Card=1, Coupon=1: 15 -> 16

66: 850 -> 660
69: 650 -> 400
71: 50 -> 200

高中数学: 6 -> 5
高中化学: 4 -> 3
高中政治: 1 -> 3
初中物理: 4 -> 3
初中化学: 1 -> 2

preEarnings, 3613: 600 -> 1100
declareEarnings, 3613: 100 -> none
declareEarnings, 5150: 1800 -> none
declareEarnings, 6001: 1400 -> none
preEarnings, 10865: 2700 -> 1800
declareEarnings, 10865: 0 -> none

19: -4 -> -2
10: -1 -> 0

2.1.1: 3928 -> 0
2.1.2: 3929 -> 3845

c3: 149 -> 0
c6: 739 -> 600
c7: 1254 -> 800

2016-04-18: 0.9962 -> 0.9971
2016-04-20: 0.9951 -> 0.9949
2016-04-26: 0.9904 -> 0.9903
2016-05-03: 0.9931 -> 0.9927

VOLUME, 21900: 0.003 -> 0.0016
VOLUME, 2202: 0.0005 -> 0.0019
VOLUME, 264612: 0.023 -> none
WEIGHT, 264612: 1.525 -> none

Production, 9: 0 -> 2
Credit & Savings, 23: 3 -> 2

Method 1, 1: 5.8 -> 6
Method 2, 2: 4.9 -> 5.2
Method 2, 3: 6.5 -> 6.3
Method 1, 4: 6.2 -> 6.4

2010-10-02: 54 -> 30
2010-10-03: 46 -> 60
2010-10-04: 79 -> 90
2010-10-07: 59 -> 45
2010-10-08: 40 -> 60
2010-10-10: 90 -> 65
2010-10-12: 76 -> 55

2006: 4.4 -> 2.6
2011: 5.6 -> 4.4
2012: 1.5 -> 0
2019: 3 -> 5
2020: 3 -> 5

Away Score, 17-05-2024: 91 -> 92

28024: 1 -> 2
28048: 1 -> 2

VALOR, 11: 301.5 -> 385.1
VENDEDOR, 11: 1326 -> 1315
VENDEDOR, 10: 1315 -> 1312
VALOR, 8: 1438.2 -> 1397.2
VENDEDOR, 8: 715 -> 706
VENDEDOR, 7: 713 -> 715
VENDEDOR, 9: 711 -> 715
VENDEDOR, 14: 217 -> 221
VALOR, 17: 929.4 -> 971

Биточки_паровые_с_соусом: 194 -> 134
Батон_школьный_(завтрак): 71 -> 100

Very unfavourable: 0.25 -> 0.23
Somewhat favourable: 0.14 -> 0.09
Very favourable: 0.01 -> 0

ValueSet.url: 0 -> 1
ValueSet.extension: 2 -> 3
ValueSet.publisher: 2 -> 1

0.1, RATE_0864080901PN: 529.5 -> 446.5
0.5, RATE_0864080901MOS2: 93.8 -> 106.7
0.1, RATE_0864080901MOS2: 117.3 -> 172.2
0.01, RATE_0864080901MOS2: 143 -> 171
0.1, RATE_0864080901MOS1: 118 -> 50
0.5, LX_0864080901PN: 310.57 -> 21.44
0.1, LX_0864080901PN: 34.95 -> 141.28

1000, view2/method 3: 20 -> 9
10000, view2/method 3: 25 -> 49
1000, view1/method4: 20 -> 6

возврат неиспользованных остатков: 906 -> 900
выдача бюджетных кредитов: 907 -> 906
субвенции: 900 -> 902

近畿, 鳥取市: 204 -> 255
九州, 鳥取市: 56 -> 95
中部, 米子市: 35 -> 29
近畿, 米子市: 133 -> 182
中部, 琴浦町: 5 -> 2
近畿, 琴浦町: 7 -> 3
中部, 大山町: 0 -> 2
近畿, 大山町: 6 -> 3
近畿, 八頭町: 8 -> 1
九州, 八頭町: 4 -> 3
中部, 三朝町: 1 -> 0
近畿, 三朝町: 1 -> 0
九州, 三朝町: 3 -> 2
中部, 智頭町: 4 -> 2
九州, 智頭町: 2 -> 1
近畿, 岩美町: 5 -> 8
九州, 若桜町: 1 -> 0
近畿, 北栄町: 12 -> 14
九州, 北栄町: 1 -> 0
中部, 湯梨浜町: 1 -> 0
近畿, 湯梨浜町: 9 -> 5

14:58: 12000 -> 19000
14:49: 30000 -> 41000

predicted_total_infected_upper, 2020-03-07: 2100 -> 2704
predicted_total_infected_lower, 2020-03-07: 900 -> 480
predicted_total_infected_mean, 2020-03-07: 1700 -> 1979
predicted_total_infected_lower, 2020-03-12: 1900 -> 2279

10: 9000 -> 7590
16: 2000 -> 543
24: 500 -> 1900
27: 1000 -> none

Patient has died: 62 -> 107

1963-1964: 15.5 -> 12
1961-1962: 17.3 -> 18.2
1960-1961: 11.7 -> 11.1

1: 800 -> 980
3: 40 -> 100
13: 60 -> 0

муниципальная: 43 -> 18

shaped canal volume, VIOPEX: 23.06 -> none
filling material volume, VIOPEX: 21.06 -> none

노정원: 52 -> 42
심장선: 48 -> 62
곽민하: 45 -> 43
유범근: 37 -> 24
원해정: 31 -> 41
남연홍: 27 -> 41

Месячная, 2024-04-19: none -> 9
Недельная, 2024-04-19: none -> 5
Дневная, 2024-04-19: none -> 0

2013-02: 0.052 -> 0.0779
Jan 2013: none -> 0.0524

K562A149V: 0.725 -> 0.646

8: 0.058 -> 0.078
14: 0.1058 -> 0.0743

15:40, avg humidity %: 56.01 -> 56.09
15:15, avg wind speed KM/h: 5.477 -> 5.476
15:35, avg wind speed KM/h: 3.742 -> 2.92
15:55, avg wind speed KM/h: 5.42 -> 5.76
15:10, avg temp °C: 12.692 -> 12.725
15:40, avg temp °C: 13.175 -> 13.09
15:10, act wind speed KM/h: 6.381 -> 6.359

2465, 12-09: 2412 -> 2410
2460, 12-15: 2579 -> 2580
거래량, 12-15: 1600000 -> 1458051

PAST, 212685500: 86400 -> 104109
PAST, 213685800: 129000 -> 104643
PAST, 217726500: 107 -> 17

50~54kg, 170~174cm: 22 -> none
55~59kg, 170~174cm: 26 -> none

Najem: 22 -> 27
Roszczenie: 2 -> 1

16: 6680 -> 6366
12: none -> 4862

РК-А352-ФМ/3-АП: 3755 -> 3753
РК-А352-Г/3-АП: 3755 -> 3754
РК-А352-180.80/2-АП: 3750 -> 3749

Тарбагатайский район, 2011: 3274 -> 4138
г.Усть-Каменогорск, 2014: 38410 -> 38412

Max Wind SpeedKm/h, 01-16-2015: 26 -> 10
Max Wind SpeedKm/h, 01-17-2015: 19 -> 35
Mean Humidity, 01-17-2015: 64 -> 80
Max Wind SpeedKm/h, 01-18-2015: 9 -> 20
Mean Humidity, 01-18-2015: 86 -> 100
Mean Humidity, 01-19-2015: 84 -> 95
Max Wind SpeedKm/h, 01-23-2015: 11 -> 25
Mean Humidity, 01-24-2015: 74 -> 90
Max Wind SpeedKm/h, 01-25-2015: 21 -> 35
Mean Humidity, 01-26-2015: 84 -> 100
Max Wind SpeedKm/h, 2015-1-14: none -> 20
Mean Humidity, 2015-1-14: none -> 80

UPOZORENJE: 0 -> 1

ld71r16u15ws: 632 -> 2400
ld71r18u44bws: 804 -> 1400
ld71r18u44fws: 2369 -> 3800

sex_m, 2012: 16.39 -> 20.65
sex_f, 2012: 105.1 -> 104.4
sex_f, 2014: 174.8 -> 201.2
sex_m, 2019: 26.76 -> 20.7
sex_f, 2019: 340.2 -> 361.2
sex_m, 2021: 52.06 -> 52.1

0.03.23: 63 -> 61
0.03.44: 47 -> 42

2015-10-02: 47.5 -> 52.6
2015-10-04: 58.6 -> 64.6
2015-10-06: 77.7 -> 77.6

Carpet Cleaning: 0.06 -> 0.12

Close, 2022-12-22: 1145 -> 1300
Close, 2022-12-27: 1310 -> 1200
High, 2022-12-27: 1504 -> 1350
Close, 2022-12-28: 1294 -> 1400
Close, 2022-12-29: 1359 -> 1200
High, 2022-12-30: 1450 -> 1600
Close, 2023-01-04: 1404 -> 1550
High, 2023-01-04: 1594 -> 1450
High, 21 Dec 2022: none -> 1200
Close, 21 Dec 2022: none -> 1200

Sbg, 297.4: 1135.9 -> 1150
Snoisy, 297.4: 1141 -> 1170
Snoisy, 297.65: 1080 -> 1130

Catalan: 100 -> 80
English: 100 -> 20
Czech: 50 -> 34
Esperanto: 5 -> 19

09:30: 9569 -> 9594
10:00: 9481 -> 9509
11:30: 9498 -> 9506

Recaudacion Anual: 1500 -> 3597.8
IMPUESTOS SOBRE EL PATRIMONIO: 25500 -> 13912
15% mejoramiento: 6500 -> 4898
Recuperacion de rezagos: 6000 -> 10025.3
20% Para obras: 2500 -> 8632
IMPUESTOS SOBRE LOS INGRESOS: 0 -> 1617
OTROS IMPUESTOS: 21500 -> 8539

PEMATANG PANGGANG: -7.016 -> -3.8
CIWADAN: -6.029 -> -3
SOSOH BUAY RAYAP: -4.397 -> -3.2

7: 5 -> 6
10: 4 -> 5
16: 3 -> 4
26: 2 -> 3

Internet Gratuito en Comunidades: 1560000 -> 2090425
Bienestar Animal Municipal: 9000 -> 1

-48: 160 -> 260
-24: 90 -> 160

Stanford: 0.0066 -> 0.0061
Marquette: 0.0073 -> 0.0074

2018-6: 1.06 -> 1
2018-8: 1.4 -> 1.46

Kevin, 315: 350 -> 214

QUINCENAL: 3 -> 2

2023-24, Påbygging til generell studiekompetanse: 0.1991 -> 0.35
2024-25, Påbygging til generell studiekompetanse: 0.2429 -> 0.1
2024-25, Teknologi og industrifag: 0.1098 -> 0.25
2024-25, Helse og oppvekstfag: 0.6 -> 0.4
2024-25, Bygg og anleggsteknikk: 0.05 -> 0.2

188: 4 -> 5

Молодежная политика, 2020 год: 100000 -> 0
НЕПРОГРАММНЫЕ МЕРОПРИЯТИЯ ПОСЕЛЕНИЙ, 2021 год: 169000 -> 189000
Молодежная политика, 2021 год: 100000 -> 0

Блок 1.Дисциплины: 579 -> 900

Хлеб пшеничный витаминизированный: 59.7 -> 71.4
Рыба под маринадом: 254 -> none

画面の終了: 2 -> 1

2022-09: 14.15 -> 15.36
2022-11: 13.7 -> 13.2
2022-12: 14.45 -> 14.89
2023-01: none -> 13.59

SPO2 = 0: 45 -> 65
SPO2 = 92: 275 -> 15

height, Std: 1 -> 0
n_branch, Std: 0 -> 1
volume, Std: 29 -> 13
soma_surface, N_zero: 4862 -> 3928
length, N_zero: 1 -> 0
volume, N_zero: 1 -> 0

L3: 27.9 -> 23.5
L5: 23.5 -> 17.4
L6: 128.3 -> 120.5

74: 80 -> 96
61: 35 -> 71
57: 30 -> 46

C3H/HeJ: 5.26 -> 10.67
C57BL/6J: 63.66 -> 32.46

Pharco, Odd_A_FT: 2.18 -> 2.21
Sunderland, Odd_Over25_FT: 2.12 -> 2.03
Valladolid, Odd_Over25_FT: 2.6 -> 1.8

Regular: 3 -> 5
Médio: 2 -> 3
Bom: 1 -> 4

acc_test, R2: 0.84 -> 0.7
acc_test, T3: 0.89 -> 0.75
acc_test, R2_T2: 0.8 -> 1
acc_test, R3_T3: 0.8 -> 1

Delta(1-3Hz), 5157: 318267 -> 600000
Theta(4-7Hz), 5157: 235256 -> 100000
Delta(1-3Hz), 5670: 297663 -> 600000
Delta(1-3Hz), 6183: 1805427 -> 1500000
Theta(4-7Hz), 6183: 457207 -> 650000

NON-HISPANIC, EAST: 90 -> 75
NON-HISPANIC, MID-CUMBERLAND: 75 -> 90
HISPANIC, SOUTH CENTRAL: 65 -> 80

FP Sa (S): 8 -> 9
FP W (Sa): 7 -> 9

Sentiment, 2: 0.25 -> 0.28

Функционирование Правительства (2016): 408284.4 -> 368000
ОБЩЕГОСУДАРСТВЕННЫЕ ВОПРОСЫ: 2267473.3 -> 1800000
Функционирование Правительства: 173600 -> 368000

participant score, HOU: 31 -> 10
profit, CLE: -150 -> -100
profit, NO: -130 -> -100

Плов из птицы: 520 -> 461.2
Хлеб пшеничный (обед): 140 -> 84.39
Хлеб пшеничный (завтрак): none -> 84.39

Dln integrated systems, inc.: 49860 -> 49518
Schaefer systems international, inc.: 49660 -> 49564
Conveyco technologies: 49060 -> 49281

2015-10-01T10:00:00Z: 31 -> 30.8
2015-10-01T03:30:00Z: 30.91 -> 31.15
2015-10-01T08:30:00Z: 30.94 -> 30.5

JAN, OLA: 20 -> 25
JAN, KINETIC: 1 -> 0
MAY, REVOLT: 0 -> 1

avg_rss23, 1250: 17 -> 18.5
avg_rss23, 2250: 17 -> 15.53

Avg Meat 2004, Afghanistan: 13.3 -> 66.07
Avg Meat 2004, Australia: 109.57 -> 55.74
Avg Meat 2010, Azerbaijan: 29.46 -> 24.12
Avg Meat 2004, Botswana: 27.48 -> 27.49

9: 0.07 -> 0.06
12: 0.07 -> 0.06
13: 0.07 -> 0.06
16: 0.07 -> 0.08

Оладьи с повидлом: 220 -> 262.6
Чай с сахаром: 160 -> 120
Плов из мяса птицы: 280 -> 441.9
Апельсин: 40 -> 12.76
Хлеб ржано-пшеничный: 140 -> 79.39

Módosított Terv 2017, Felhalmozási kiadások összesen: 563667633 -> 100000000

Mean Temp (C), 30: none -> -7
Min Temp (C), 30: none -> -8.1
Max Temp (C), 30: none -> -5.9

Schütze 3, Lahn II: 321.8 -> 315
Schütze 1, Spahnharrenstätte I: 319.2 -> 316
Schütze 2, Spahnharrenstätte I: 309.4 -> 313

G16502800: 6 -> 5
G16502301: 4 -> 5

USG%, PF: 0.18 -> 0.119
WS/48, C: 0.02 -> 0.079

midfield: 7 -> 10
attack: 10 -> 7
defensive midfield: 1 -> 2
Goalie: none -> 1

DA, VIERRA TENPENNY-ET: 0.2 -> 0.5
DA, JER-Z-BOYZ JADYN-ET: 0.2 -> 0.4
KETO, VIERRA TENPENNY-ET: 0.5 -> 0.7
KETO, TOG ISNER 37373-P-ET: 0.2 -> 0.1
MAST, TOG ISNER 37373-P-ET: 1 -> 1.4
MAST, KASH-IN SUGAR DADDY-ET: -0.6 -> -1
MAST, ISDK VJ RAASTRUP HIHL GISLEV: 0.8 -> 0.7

** THE PROBLEM **
Set down again, word for word, the stretch of records from the line with "1000, view1/method4: 20 -> 6" to the line with "中部, 大山町: 0 -> 2", both of those lines included.

** WRITTEN RESPONSE **
1000, view1/method4: 20 -> 6

возврат неиспользованных остатков: 906 -> 900
выдача бюджетных кредитов: 907 -> 906
субвенции: 900 -> 902

近畿, 鳥取市: 204 -> 255
九州, 鳥取市: 56 -> 95
中部, 米子市: 35 -> 29
近畿, 米子市: 133 -> 182
中部, 琴浦町: 5 -> 2
近畿, 琴浦町: 7 -> 3
中部, 大山町: 0 -> 2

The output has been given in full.